Sam Altman, OpenAI's CEO, and Arianna Huffington, Founder and CEO, wrote in an op-ed in TIME: "So much of the conversation around AI has been about how much time it will save us and how productive it will make us. But AI could go well beyond efficiency and optimisation to something much more fundamental; improving both our health spans and our lifespans.

"Because health is also what happens between doctor visits. In the same way the New Deal built out physical infrastructure to transform the country, AI will serve as part of the critical infrastructure of a much more effective health care system that supports everyday people's health in an ongoing way. These are some of the ideas behind Thrive AI Health."

DeCarlos Love will be CEO of the new company. He was previously a product leader at Google where he led sensors, AI & ML algorithms as well as health and fitness experiences across all devices and platforms, including Fitbit by Google Fitness.

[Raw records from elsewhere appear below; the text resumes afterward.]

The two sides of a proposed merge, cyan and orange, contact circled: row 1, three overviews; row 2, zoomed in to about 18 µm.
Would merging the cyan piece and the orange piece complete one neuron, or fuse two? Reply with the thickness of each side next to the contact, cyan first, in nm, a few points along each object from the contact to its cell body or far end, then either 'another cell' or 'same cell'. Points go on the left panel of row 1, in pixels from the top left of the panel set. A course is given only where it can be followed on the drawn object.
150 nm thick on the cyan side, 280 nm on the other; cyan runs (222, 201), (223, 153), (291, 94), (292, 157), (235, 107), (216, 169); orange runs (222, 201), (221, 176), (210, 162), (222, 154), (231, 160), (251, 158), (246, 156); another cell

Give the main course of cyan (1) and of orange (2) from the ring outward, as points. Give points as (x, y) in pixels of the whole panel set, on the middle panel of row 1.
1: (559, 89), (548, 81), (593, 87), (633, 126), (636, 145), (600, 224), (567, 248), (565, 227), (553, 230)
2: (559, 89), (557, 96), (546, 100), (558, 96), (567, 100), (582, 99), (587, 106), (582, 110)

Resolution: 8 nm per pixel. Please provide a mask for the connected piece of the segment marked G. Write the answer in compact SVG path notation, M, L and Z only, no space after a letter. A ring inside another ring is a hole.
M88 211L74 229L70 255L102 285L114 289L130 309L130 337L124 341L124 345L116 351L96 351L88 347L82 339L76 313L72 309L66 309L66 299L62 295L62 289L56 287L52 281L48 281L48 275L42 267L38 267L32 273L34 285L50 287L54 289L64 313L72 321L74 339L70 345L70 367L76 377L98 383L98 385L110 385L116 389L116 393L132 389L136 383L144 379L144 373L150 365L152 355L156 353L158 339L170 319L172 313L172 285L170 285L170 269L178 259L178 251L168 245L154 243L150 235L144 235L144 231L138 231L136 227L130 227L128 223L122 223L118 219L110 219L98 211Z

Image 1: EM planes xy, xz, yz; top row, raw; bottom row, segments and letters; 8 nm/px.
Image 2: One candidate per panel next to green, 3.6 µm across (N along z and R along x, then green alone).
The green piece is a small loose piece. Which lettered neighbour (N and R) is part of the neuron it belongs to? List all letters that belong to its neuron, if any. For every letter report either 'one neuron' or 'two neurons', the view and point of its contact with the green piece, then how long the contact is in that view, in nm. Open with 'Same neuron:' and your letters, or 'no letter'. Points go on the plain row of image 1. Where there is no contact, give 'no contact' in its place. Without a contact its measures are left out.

Thrive AI Health will use the power of generative AI to hyper-personalise and scale behaviour change across the five key and interconnected daily behaviours that govern our health: sleep, food, fitness, stress management and connection. Given that behavior accounts for a significant share of health outcomes than medical care or our genes, by adopting healthier habits in these five behaviors, people can make dramatic improvements in health outcomes.

The Thrive AI Health Coach will be used for both prevention and optimising the treatment of disease through an AI personal context engine that understands the user and generates personalised AI-driven insights; proactive, multimodal, expert-level coaching as well as nudges and recommendations unique to each user across the five behaviours.

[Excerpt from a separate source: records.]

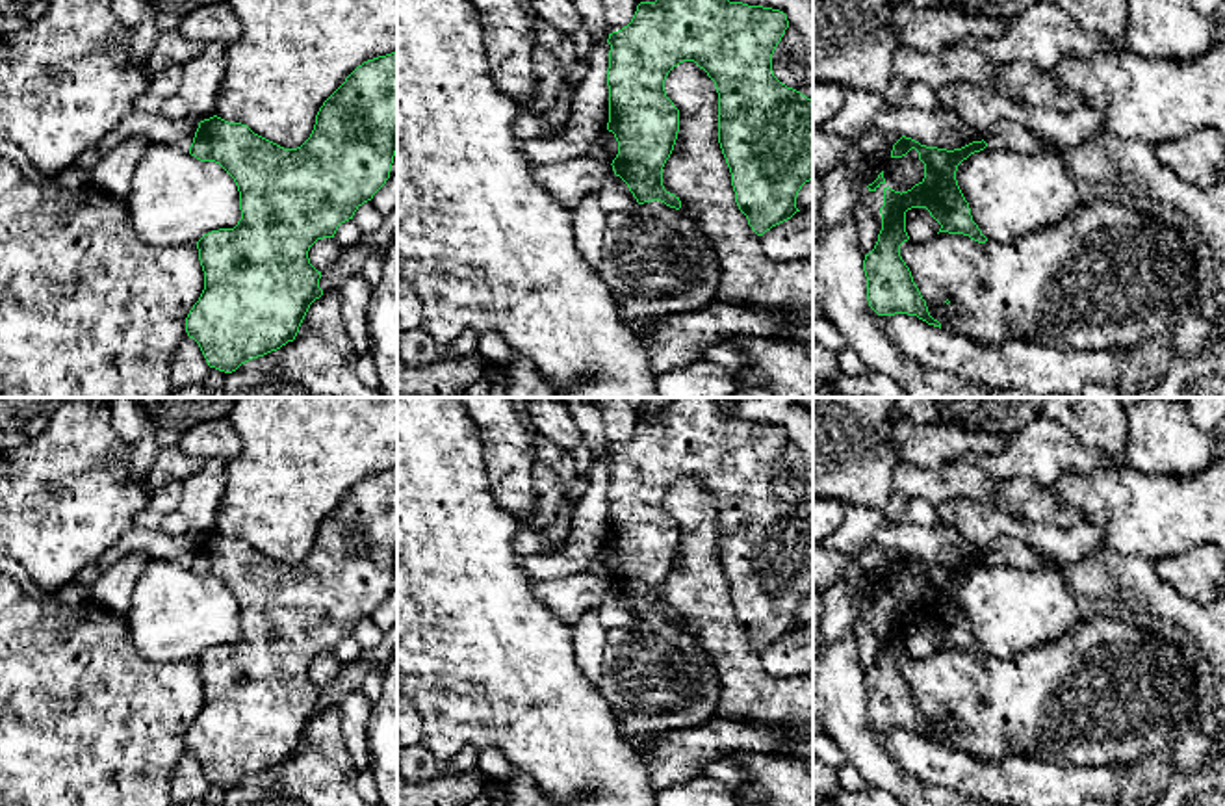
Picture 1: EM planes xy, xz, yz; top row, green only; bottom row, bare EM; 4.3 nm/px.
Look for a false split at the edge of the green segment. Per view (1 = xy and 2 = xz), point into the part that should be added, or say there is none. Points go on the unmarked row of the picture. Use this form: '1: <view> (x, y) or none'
1: none
2: none

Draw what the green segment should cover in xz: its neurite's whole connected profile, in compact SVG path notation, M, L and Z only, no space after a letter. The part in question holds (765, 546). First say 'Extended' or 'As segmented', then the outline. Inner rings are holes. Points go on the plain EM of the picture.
As segmented. M676 397L655 418L640 418L627 442L609 449L609 539L607 546L618 557L612 587L620 592L638 620L661 617L679 626L681 617L663 602L663 583L670 574L677 548L679 526L666 513L664 496L683 477L694 477L715 498L718 509L718 559L731 589L735 618L757 652L791 635L796 613L813 594L813 514L781 500L772 487L772 470L789 444L780 425L729 418L722 409L728 397Z

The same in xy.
As segmented. M397 468L358 481L323 518L310 553L297 565L284 565L247 540L228 539L217 531L199 539L189 570L200 578L219 579L239 607L241 635L234 644L219 644L197 657L204 687L204 706L186 734L186 748L193 754L208 782L225 789L241 780L293 758L310 721L323 711L321 687L308 674L310 663L334 654L338 643L386 600L397 568Z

They will all be powered by a unified health data platform with robust privacy and security guardrails to deliver a transformative health experience. The Thrive AI Health Coach will be trained on the latest peer-reviewed science, biometric, lab and other medical data, as well as users' personal preferences and goals around the five key daily behaviours. 

The new company will leverage resources from OpenAI and Thrive Global, including Thrive Global's behaviour change methodology, Microsteps and content library. Thrive AI Health will also take advantage of the latest developments in AI, including enhanced long-term memory capabilities and a custom-developed behavioural coaching model with domain-specific customisation, to empower individuals to take action across these five daily behaviours and improve health outcomes.

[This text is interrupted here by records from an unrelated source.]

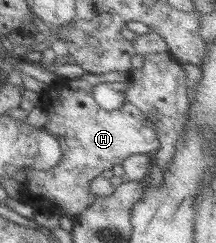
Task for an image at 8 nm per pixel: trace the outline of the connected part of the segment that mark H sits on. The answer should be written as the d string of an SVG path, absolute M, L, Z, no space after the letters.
M108 72L103 75L85 73L78 81L68 81L68 93L64 79L56 81L56 87L47 87L41 94L41 105L48 115L48 123L42 127L52 134L62 148L62 159L50 169L26 169L23 194L18 198L29 202L38 213L64 216L74 219L95 199L89 191L90 181L102 175L104 170L120 165L127 157L151 155L160 147L153 120L126 101L122 107L106 111L92 98L92 89L100 83L124 83L130 85L131 72Z

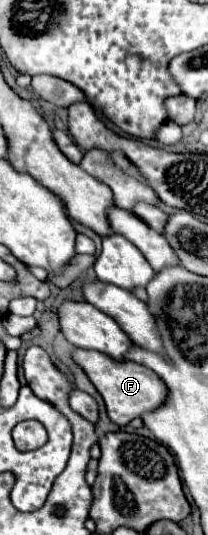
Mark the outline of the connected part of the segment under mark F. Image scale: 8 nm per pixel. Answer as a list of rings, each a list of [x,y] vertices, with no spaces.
[[[77,348],[73,352],[73,360],[87,372],[89,380],[95,384],[97,392],[105,400],[109,418],[119,426],[125,426],[133,418],[139,418],[145,412],[157,410],[159,406],[163,406],[167,402],[167,396],[169,396],[167,384],[155,372],[151,372],[151,368],[145,368],[143,364],[135,364],[129,360],[117,362],[117,360],[113,360],[101,352],[81,350],[81,348]]]

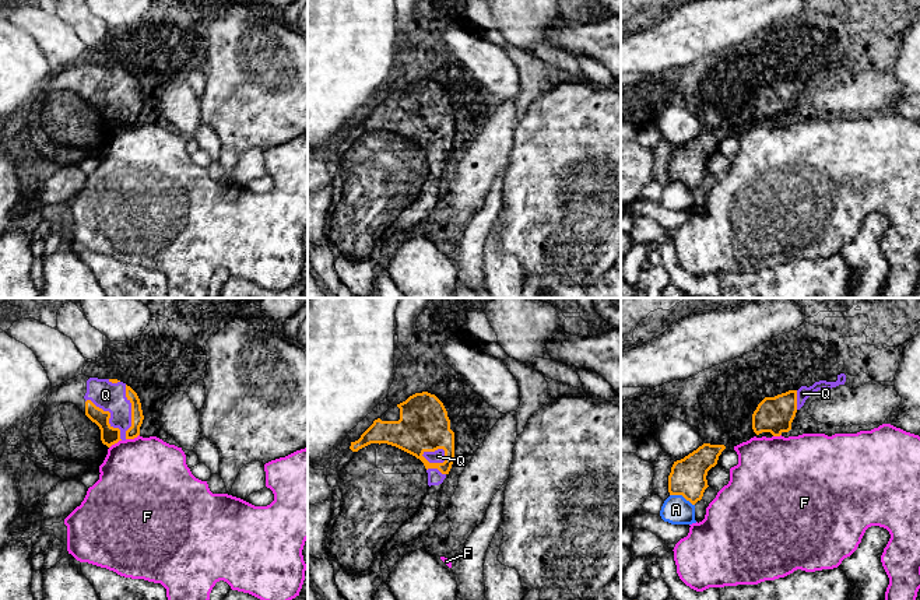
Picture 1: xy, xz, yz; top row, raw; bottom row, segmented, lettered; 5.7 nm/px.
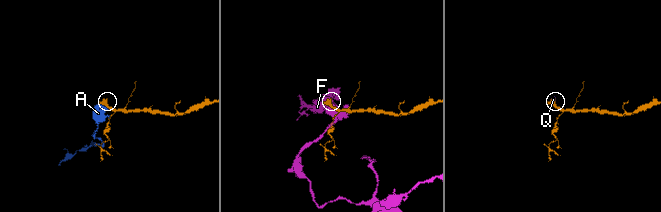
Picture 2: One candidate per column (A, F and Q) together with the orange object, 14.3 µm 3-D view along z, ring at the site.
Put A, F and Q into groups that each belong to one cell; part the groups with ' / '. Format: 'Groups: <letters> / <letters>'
Groups: A / F / Q

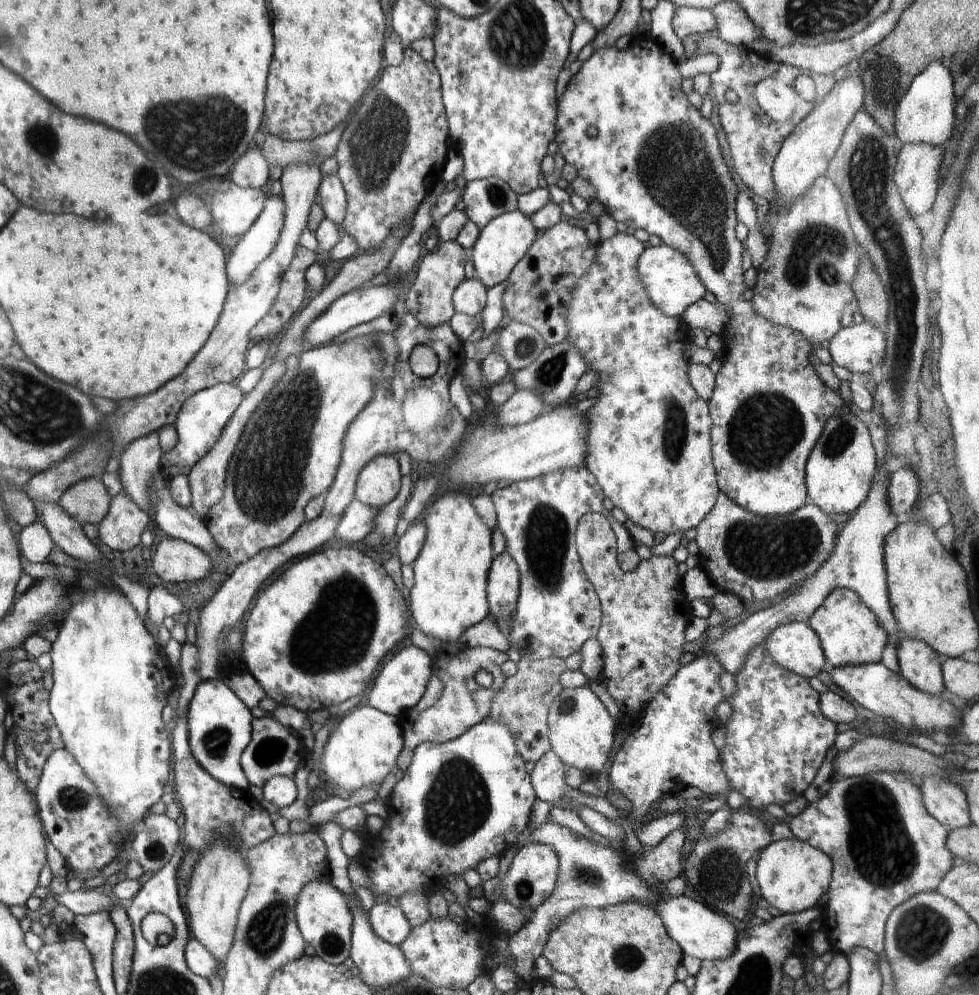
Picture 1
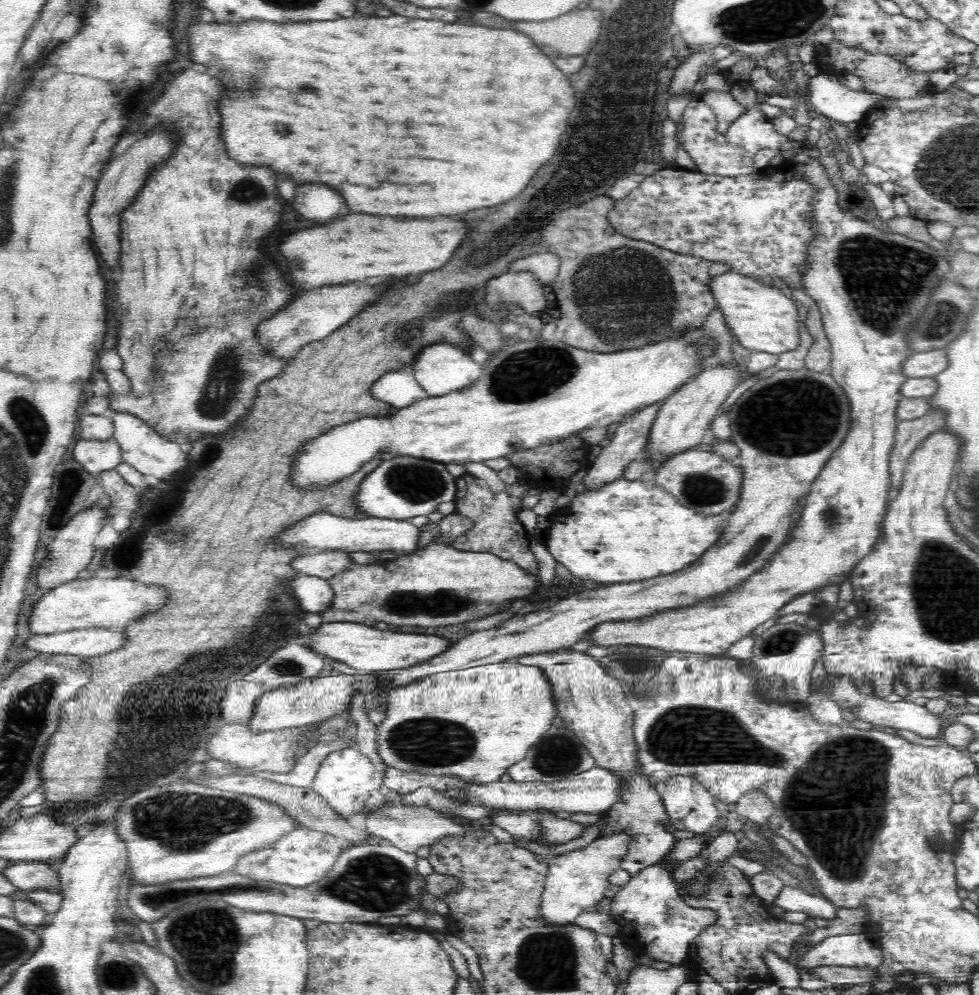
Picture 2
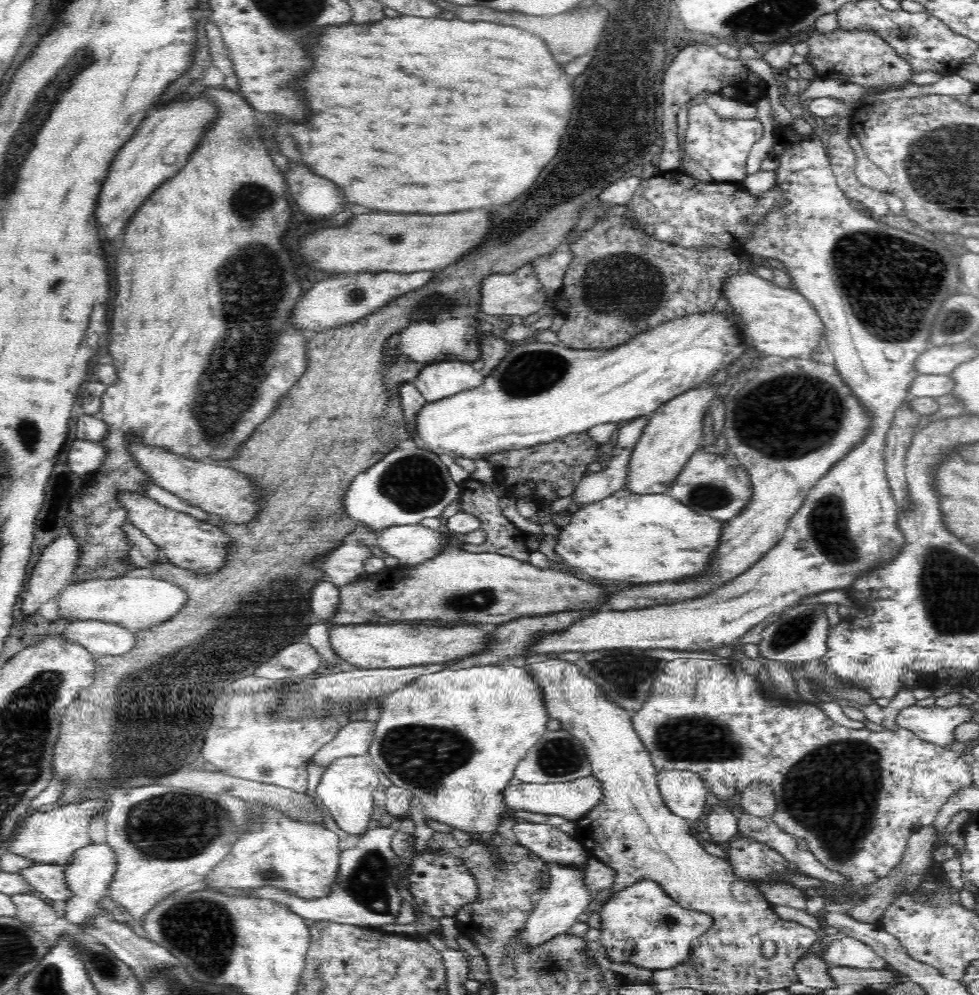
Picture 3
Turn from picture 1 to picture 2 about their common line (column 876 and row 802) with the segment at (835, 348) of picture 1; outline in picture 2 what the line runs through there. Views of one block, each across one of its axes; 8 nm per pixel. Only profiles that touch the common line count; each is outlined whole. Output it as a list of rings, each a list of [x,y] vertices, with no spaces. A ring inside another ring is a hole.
[[[357,746],[330,751],[321,760],[318,772],[311,783],[322,798],[332,805],[338,815],[347,820],[348,816],[364,812],[366,800],[372,790],[378,790],[383,785],[384,775],[378,771],[376,764],[368,756],[362,754]]]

Love said: "Thrive AI Health Coach is the product to solve the limitations of current AI and LLM-based solutions by providing personalised, proactive, and data-driven coaching across the five daily behaviours. This is how it will improve health outcomes, reduce healthcare costs and significantly impact chronic diseases worldwide."

The aim for the AI Health Coach is to finally reduce the trendlines on chronic diseases, which are skyrocketing around the world. In the U.S. alone, around 90% of our $4.1 trillion in healthcare spending — 17% of GDP, up from 5% in 1960 — is for the treatment of chronic and mental health conditions. A staggering 129 million Americans have at least one chronic condition, and in 2023, eight chronic conditions, including cardiovascular diseases, depression and diabetes, hit all-time highs. The status quo is unsustainable — a challenge that AI-driven hyper-personalized coaching is uniquely positioned to address.

Given that chronic diseases — like diabetes and cardiovascular diseases — are directly related to daily behaviours but not distributed equally across demographics, the Thrive AI Health Coach will leverage the power of AI to reach underserved communities. Gbenga Ogedegbe, Professor of Population Health & Medicine and Director, NYU Langone's Institute for Excellence in Health Equity, will serve as Health Equity Advisor to Thrive AI Health. 

Thrive AI Health has established research partnerships with academic institutions and medical centres which will include bringing the AI Health Coach to their communities. Stanford Medicine, the Alice L. Walton School of Medicine and the Rockefeller Neuroscience Institute at West Virginia University are launch partners.

"Working together with Stanford Medicine and Thrive AI Health, we are excited to engage our faculty and future physicians to explore the use of AI Health Coach in ways that reflect our whole health approach," said Sharmila Makhija, Founding Dean and CEO of the Alice L. Walton School of Medicine. "We strongly believe AI will positively change the future of health care, from medical education to clinical care, and we are committed to leveraging this technology to its full potential."